Belarus: opposition activist expelled from university and recruited to the military
Military recruitment is not always used for entirely military purposes. Frequently, authorities use military recruitment as a tool to silence opposition activists, as recently happened in Belarus.
Dzmitry Zhaleznichenka, a member of the Belarusian Popular Front, was expelled from the university on January 22, thus becoming eligible for active military service. He was called up for military service when he still was a student and he was shown the expulsion order by the university's representative only at the military recruitment office.
On 22 January, Mr. Zhaleznichenka was expelled from the university for the second time, again for alleged violations of the university’s internal rules.
A few days earlier, a district court in Homyel overturned the first expulsion order and ruled that Mr. Zhaleznichenka should be reinstated as third-year student at the university’s mathematics department, where he had studied before September 2007.
The rector signed the second order after the board of the students' union voted seven to five in favor of expulsion.
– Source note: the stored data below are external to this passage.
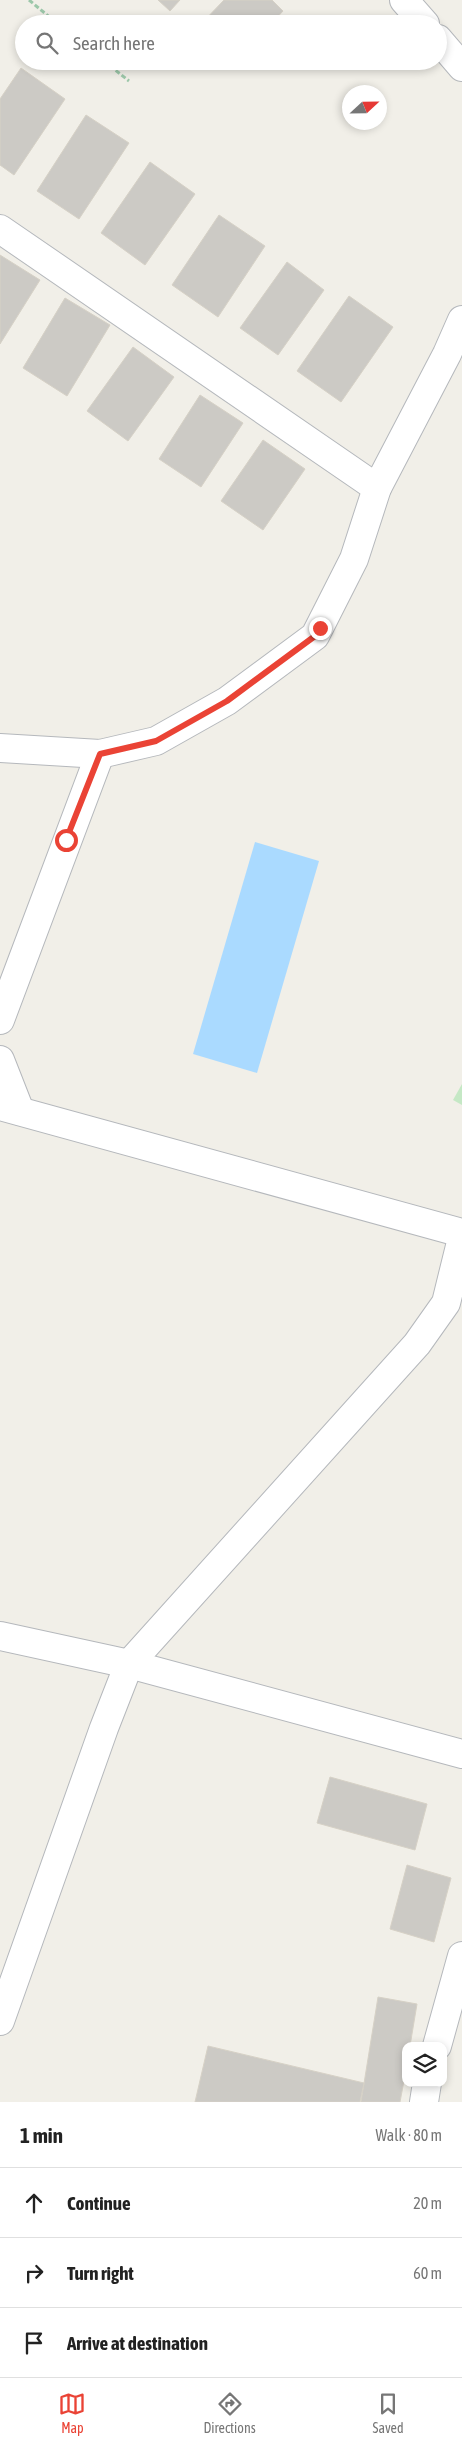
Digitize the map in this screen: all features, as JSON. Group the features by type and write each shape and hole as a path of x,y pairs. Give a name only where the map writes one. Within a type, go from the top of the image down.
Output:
{"street":[{"path":"404,0 417,15"},
{"path":"447,49 462,66"},
{"path":"0,228 376,488"},
{"path":"0,748 100,754 156,741 227,701 315,636 354,559 376,488 447,354 462,320"},
{"path":"0,1020 100,754"},
{"path":"0,1060 10,1109 462,1233"},
{"path":"0,2021 104,1728 129,1664 417,1344 446,1303 462,1238"},
{"path":"0,1636 129,1664 462,1754"},
{"path":"438,2042 462,1956"},
{"path":"424,2102 426,2087"}],"path":[{"path":"29,0 47,15"},
{"path":"114,70 128,82"}],"green space":[{"path":"462,1084 462,1105 453,1100"}],"water":[{"path":"255,842 319,861 257,1073 193,1054"}],"building":[{"path":"158,0 180,0 170,11"},
{"path":"224,0 272,0 283,11 279,15 210,15"},
{"path":"20,70 24,70 65,99 14,175 0,165 0,99"},
{"path":"86,115 129,143 79,219 37,191"},
{"path":"150,162 195,194 145,265 101,233"},
{"path":"219,215 265,246 218,317 172,285"},
{"path":"0,255 40,280 0,344"},
{"path":"287,262 324,290 278,355 240,328"},
{"path":"349,296 393,327 341,402 297,371"},
{"path":"65,298 110,325 67,396 23,368"},
{"path":"133,347 174,377 128,441 87,411"},
{"path":"200,395 243,423 201,487 159,459"},
{"path":"263,440 305,469 263,530 221,501"},
{"path":"330,1777 427,1804 415,1850 317,1823"},
{"path":"407,1865 451,1878 434,1942 390,1929"},
{"path":"378,1997 417,2004 411,2042 402,2042 403,2087 400,2102 361,2102"},
{"path":"208,2046 364,2083 360,2102 195,2102"}],"route":[{"path":"66,840 100,754 156,741 227,701 315,636 320,628"}]}
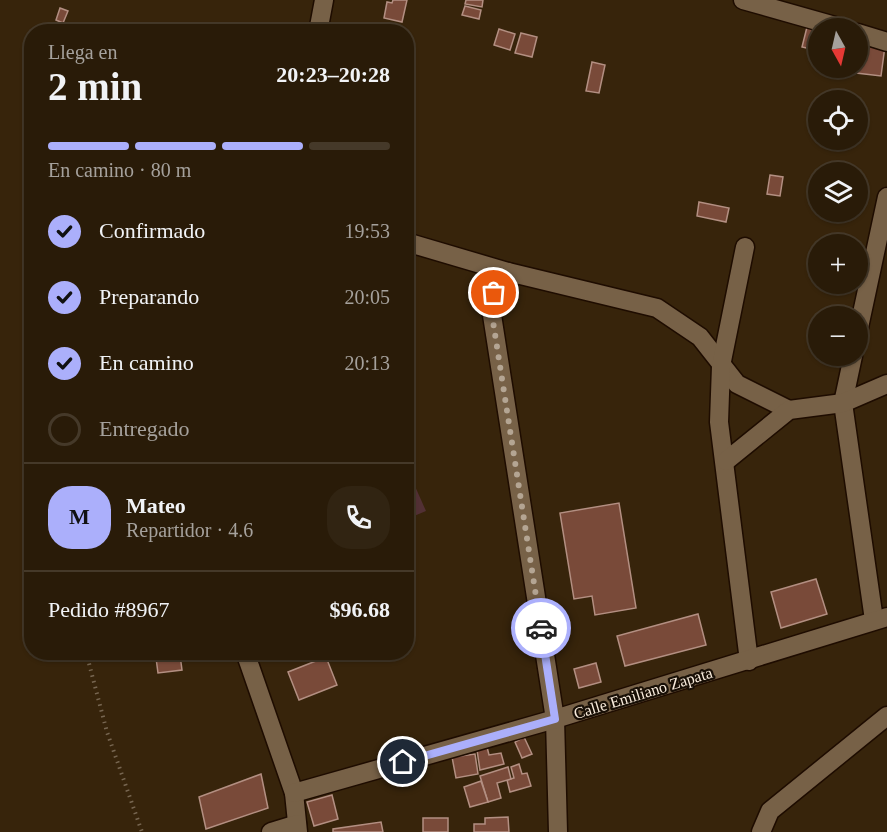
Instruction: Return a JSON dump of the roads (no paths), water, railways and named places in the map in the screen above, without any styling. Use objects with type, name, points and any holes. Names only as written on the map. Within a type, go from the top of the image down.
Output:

At the meeting, Valery Nedastup, head of the university’s legal department, said that the first order had been overturned because of merely technical errors, and recalled that the youth had served a jail sentence on a charge of disorderly conduct following his first expulsion.
The young man won a months-long court battle against his first expulsion on 16 January, but was kicked out again six days later.
At a preliminary hearing on 8 February, Ms. Zhaleznichenka’s lawyer, Pyotr Barysaw, said that the young man was not physically fit for military service and was eligible for six months’ deferment for health reasons. Mr. Barysaw said that the family had already complained about the second expulsion to Homyel’s Tsentralny District Court.
At the hearing Judge Yury Zhoraw announced a court order suspending the activist’s military service that was issued on 1 February. Mr. Barysaw requested the judge to require the command of the military unit where Mr. Zhaleznichenka is serving to obey the court order.
The first hearing in the case is scheduled for February 14.
Mr. Zhaleznichenka refused food for five days in late January to protest his drafting but dropped the hunger strike over health complications.
On 9 February, Dzmitry Zhaleznichenka refused to take the military oath. “I was called up for military service illegally and we will be able to prove this in court as soon as we have an opportunity.”
“I did not take the oath so that they won’t be able to accuse me of losing some gun and prosecute me. I don’t refuse to serve my people, but I will do this legally, when, for instance, I’m drafted upon graduation from the university,” Mr. Zhaleznichenka said.